- [Your assignment] Below is some material. Set down exactly the line where "left hip: (146, 169)" appears and all lines after it, and stop at the last line.

- [Dataset excerpts]

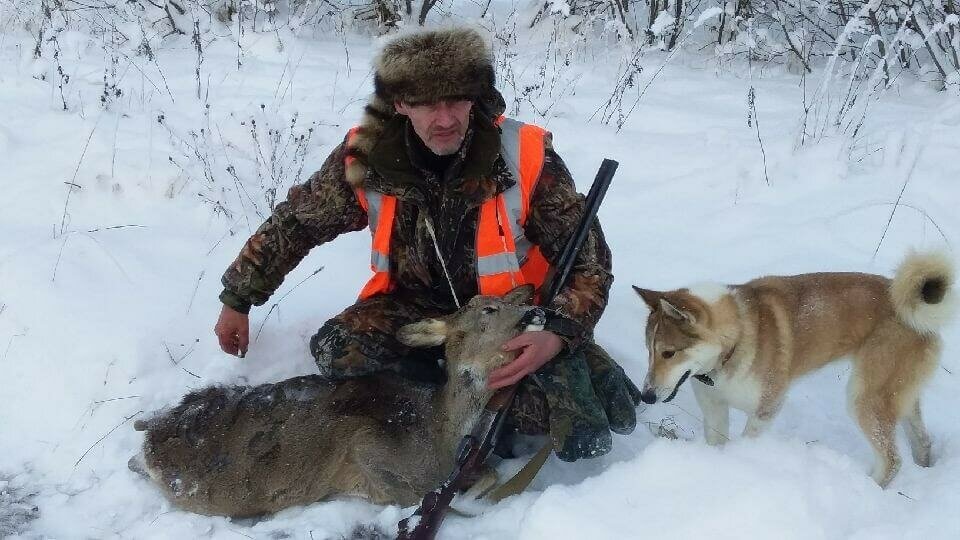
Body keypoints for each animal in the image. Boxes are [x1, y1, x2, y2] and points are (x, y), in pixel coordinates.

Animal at [633, 251, 954, 486]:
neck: (736, 340)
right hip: (898, 394)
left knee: (892, 460)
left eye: (669, 353)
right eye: (648, 350)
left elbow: (748, 438)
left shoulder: (767, 408)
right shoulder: (714, 409)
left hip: (865, 399)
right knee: (922, 441)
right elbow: (717, 441)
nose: (645, 396)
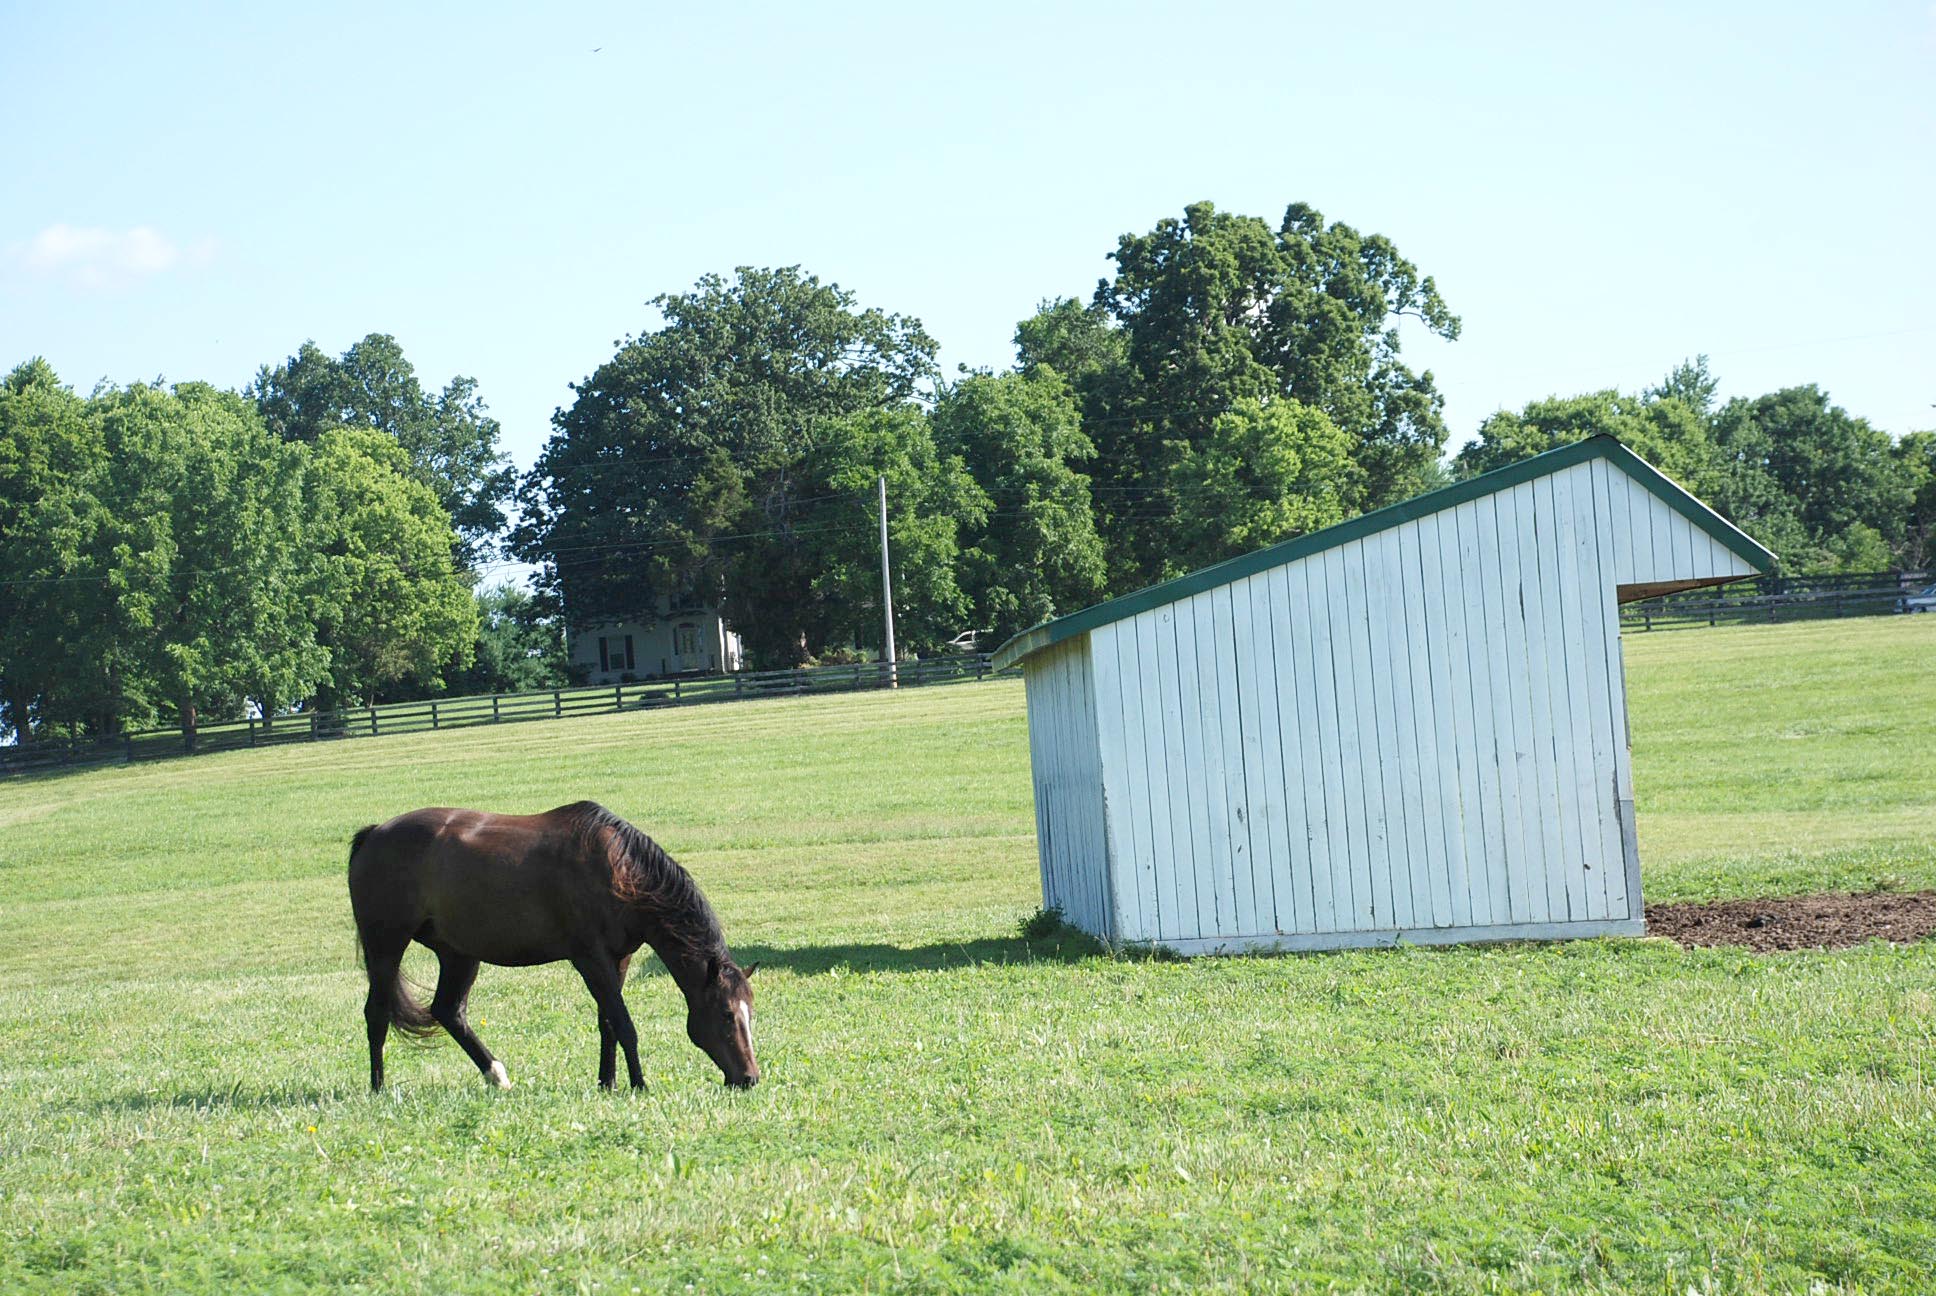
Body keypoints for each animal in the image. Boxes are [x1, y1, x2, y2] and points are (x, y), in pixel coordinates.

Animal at [348, 798, 755, 1092]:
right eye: (726, 1014)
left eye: (750, 1012)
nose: (750, 1078)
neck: (618, 872)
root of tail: (374, 834)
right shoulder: (590, 959)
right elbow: (624, 1024)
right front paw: (639, 1085)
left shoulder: (619, 959)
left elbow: (607, 1022)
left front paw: (607, 1083)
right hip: (385, 946)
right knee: (377, 1013)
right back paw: (378, 1087)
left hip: (458, 954)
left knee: (448, 1011)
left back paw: (496, 1076)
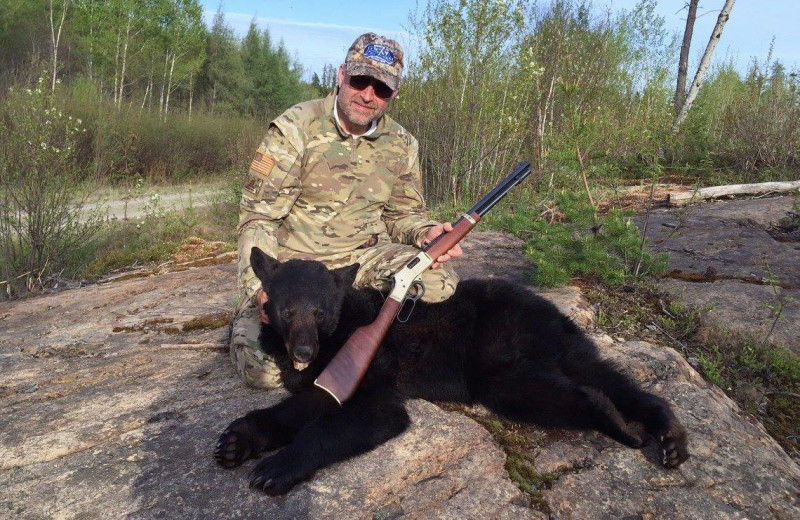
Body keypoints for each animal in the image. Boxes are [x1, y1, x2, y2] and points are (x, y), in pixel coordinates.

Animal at [214, 246, 688, 494]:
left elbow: (367, 415)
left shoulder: (369, 366)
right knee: (602, 372)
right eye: (286, 310)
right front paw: (238, 441)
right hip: (558, 342)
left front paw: (278, 467)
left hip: (497, 349)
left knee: (561, 387)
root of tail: (547, 306)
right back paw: (669, 434)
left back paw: (621, 424)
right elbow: (301, 404)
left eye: (320, 310)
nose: (304, 350)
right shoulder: (326, 375)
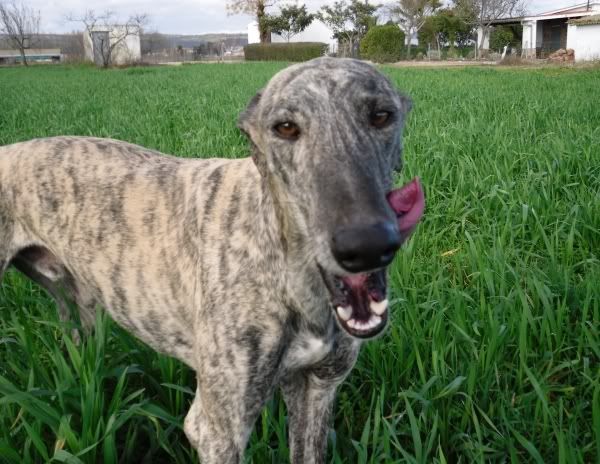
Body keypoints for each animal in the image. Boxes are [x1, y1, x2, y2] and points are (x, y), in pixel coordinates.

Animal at [0, 59, 424, 464]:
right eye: (285, 127)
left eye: (381, 115)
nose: (366, 245)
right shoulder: (218, 430)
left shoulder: (316, 387)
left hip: (78, 307)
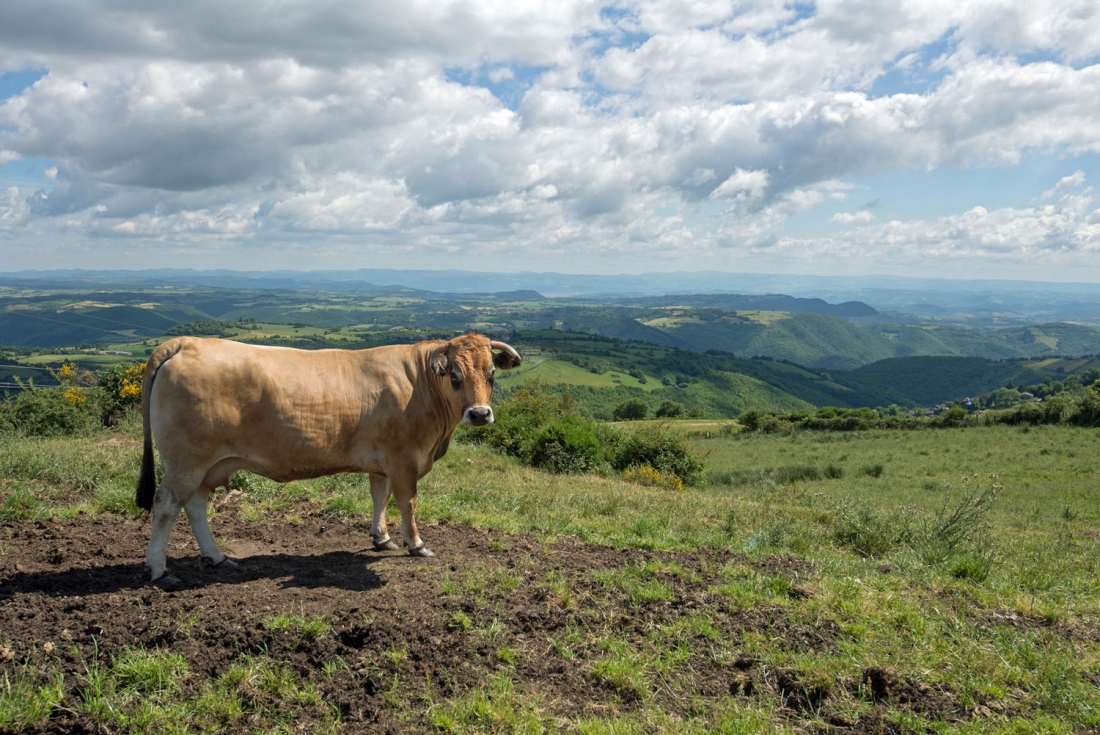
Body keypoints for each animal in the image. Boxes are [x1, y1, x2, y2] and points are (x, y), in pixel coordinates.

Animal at [135, 332, 522, 587]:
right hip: (187, 460)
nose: (479, 414)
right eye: (454, 375)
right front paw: (416, 545)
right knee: (167, 505)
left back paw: (217, 557)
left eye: (491, 374)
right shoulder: (403, 459)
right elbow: (407, 503)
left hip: (204, 465)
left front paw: (381, 538)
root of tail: (186, 342)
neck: (420, 383)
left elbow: (379, 498)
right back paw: (159, 571)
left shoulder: (383, 461)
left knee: (195, 506)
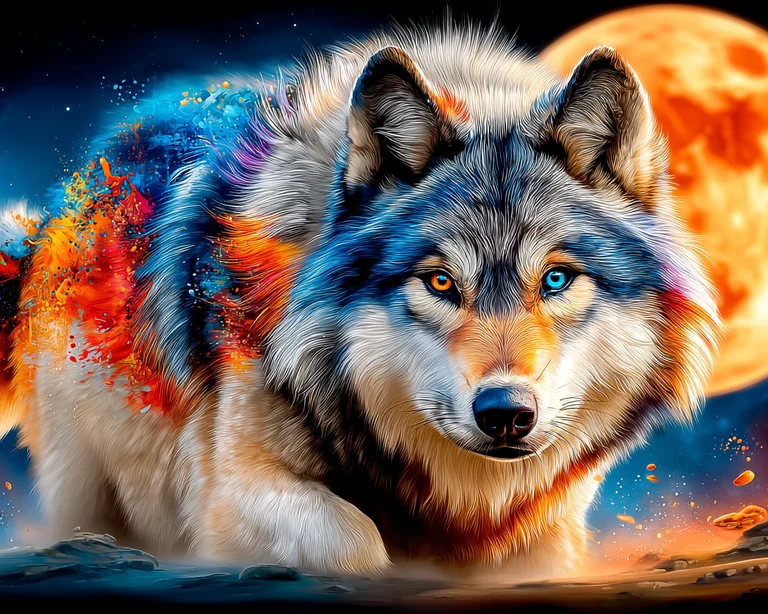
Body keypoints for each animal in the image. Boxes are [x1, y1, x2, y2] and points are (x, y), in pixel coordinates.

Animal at [0, 22, 721, 580]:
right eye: (439, 282)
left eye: (556, 279)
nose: (506, 414)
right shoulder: (234, 495)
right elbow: (357, 544)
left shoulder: (547, 531)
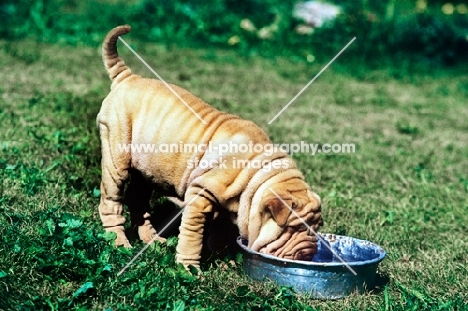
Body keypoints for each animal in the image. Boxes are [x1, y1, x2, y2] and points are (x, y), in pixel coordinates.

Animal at [97, 25, 324, 270]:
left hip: (146, 169)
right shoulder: (200, 195)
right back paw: (120, 243)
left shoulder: (227, 208)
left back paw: (153, 240)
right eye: (293, 228)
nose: (308, 255)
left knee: (138, 199)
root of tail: (127, 77)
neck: (255, 175)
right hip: (116, 151)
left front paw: (224, 262)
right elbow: (192, 235)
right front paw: (189, 269)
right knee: (112, 200)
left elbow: (219, 235)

- [Reply to the task]
left hip: (146, 169)
right shoulder: (200, 195)
right back paw: (120, 243)
left shoulder: (227, 208)
left back paw: (153, 240)
right eye: (293, 228)
nose: (308, 255)
left knee: (138, 199)
root of tail: (127, 77)
neck: (255, 175)
right hip: (116, 151)
left front paw: (224, 262)
right elbow: (192, 235)
right front paw: (189, 269)
right knee: (112, 200)
left elbow: (219, 235)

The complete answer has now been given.